··· Data for the task ···

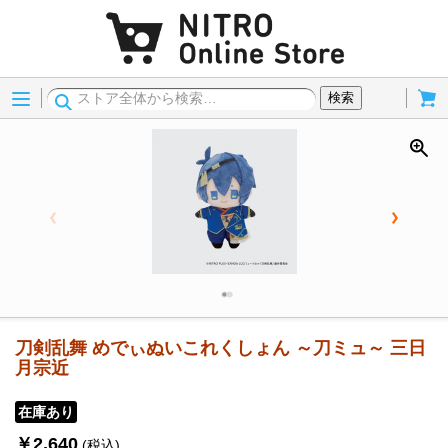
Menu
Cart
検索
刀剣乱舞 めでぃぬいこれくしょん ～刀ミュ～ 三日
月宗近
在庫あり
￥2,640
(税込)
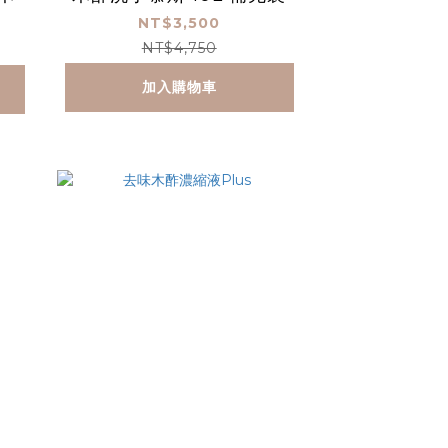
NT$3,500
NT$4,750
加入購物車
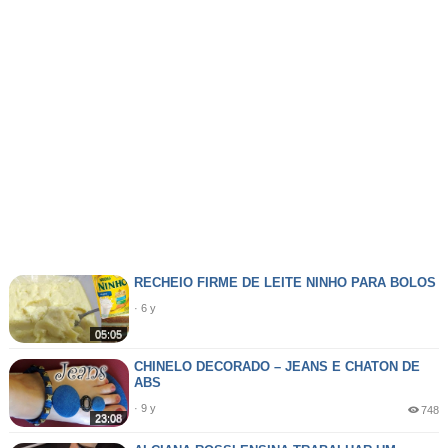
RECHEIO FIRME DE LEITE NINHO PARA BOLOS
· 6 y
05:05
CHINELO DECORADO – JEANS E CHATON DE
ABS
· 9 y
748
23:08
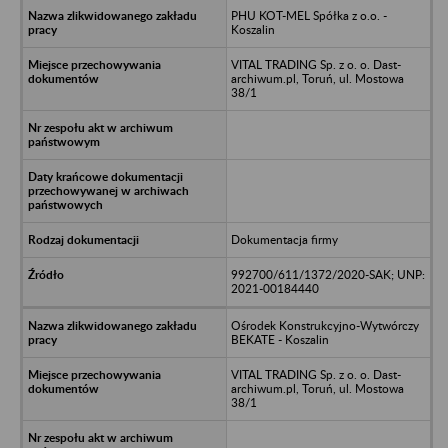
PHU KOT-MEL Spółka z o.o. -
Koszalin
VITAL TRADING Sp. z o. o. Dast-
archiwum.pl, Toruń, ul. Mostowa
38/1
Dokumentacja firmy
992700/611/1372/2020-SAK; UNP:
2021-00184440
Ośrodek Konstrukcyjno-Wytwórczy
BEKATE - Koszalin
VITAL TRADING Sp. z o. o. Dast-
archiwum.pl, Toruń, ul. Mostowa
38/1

···
··· Data for the task ···

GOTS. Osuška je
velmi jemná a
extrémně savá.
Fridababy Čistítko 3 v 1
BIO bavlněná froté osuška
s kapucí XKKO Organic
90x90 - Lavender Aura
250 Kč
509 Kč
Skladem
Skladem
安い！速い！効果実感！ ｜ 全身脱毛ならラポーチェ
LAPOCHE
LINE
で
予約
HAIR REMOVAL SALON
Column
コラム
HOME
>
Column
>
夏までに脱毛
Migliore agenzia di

···

§ Problem requirements
In the data above, start at the line that has "Fridababy Čistítko 3 v 1", stop after the line that has "Migliore agenzia di", and print every line in between exactly as it stands.

§ Exercise result
Fridababy Čistítko 3 v 1
BIO bavlněná froté osuška
s kapucí XKKO Organic
90x90 - Lavender Aura
250 Kč
509 Kč
Skladem
Skladem
安い！速い！効果実感！ ｜ 全身脱毛ならラポーチェ
LAPOCHE
LINE
で
予約
HAIR REMOVAL SALON
Column
コラム
HOME
>
Column
>
夏までに脱毛
Migliore agenzia di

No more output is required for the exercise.